Изучение изменения характера труда, появления новых видов труда, а также изменения коммуникативных и других социальных параметров труда, связанных с характером использования современных информационных технологий, действительно имеет важнейшее, чуть ли не центральное значение для современных общественных наук. Разработка круга проблем, с этим связанных, действительно необходима, как справедливо отмечают Хардт и Негри, для того, чтобы определить возможные пути перехода общества на качественно новый уровень развития, пути выведения общественных отношений за пределы капитализма.
Однако посмотрим, насколько на самом деле такие исследования логически связаны с пересмотром теории стоимости, насколько понятие «аматериального труда» может действительно стать основой переосмысления теории стоимости.
В трудовой теории стоимости Маркса важно то, что стоимость создается трудом вообще – абстрактным трудом – вне зависимости от того, какого определенного качества этот труд – каков это конкретный труд. Стоимость создается не специфическим трудом промышленного рабочего, не земледельческим трудом, на чем настаивали в свое время физиократы, не аматериальным или материальным трудом, если пользоваться предложенной терминологией, а трудом вообще, вне зависимости от его качественной определенности – от того, что именно делают.
Для определений стоимости никакого значения не имеет, что именно производит пролетарий и каким образом потребляется товар, который он производит. Этим товаром может быть что угодно, в том числе и информация и услуги, произведенные капиталистически, потребляемые в процессе их производства, и все то, что теоретики относят к продуктам аматериального труда. Для того чтобы четко зафиксировать этот важнейший, определяющий момент марксовой теории стоимости, специально были введены категории абстрактного и конкретного труда. Их теоретическое значение состоит в том, чтобы объяснить стоимость как продукт труда вообще, вне зависимости от его специфики, что и делает возможным меновую стоимость как выражение стоимости.

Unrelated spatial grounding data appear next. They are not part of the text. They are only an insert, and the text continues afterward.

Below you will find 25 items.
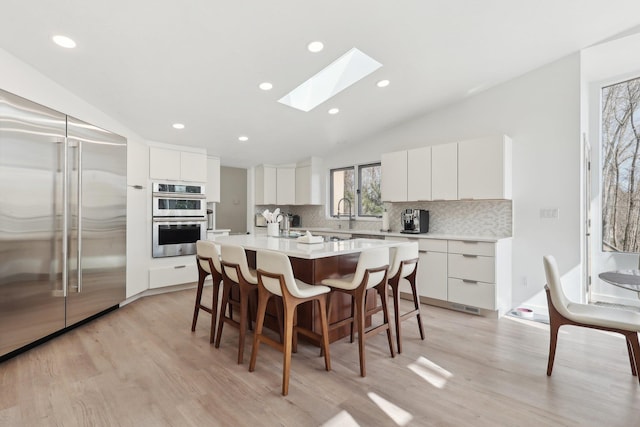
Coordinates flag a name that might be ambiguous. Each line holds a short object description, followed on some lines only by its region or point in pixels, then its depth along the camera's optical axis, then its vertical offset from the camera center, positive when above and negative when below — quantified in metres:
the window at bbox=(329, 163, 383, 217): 5.35 +0.43
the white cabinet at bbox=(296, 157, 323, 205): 5.86 +0.61
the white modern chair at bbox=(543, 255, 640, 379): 1.95 -0.67
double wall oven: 4.40 -0.06
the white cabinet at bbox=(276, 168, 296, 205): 6.12 +0.56
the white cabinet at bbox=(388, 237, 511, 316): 3.47 -0.69
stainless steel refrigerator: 2.40 -0.07
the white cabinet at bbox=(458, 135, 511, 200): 3.62 +0.56
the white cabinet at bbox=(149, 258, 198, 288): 4.34 -0.89
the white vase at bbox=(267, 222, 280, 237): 3.57 -0.17
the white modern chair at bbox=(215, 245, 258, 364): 2.41 -0.48
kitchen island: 2.42 -0.42
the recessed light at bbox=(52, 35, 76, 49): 2.31 +1.30
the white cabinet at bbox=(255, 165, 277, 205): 6.00 +0.57
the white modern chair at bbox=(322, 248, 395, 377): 2.20 -0.50
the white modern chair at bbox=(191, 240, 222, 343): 2.79 -0.47
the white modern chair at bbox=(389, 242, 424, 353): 2.57 -0.45
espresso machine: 4.36 -0.09
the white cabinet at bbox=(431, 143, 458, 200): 3.96 +0.56
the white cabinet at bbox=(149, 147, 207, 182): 4.42 +0.73
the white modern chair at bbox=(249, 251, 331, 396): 2.02 -0.55
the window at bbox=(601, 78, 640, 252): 3.64 +0.58
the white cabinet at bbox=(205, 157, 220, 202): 5.25 +0.59
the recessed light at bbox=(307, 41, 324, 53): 2.69 +1.47
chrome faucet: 5.36 +0.03
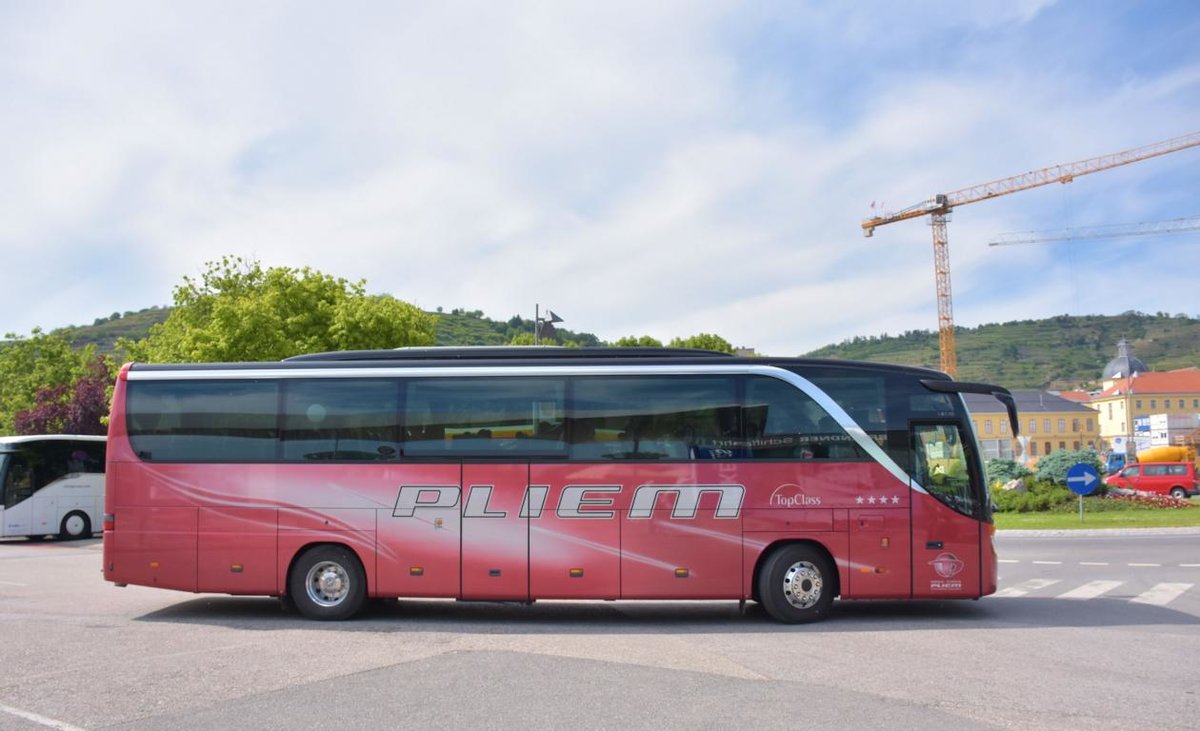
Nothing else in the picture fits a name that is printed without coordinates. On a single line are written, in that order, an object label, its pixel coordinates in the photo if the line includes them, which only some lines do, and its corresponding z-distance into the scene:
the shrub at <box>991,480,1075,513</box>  33.19
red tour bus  12.08
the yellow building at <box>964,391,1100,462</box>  126.38
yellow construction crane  99.25
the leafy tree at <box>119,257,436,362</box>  36.06
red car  43.66
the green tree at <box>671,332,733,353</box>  69.56
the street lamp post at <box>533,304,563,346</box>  35.81
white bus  28.05
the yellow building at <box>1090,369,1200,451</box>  135.00
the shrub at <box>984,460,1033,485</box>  35.97
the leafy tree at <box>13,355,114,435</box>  53.94
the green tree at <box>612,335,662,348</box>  71.02
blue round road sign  26.50
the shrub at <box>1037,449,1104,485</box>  34.81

Именно это реальное приравнивание на рынке продуктов разных видов труда обезразличивает в действительности, а не в головах теоретиков все виды труда, как “материального”, так и относящегося к “аматериальному”, – поскольку их продукты реально сравниваются и приравниваются, то есть обмениваются, подводятся под общий знаменатель труда вообще, который Маркс называл абстрактным трудом. Фактически в требованиях создания новой теории стоимости в связи с новыми видами труда мы имеем дело с перепетыми на новый мотив взглядами на стоимость, характерными для конца восемнадцатого – начала девятнадцатого века, привязывающими стоимость к определенному труду. Именно из-за этой привязки возникает иллюзия, что изменение структуры труда и появление целых отраслей, не производящих продукт, который можно потрогать руками, создает новые реалии относительно производства стоимости.

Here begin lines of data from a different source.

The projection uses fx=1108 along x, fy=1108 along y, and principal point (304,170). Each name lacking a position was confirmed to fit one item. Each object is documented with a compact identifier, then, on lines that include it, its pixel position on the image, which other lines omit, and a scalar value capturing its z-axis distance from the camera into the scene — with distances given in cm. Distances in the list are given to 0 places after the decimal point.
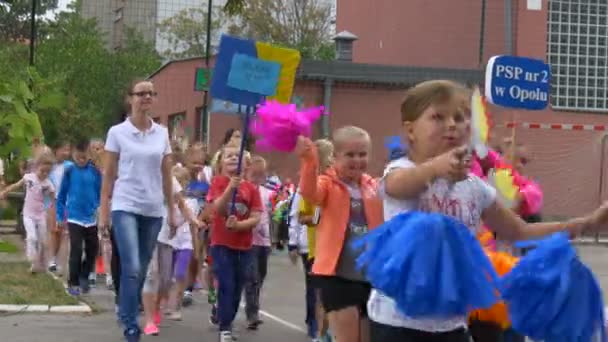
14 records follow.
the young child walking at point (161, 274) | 947
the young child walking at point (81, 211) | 1231
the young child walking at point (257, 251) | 976
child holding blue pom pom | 375
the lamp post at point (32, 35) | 2012
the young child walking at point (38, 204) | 1440
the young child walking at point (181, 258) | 1086
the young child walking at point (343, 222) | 620
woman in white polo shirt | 784
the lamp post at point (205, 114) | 2319
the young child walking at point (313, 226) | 773
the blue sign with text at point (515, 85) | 853
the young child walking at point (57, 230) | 1490
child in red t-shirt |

В отрицании такой привязки была так высоко ценимая Марксом заслуга А.Смита. О ней Маркс писал следующее: «Огромным шагом вперед Адама Смита явилось то, что он отбросил всякую определенность деятельности, создающей богатство; у него фигурирует просто труд, не мануфактурный, не коммерческий, не земледельческий труд, а как тот, так и другой. Вместе с абстрактной всеобщностью деятельности, создающей богатство, признается также и всеобщность предмета, определяемого как богатство; это – продукт вообще или опять-таки труд вообще, но уже как прошлый, овеществленный труд. Как труден и велик был этот переход, видно из того, что Адам Смит сам еще время от времени скатывается назад к физиократической системе» [3, с. 41]. В этом замечании Маркса по отношению к теории А. Смита может смущать слово «овеществленный», то есть превращенный в вещь.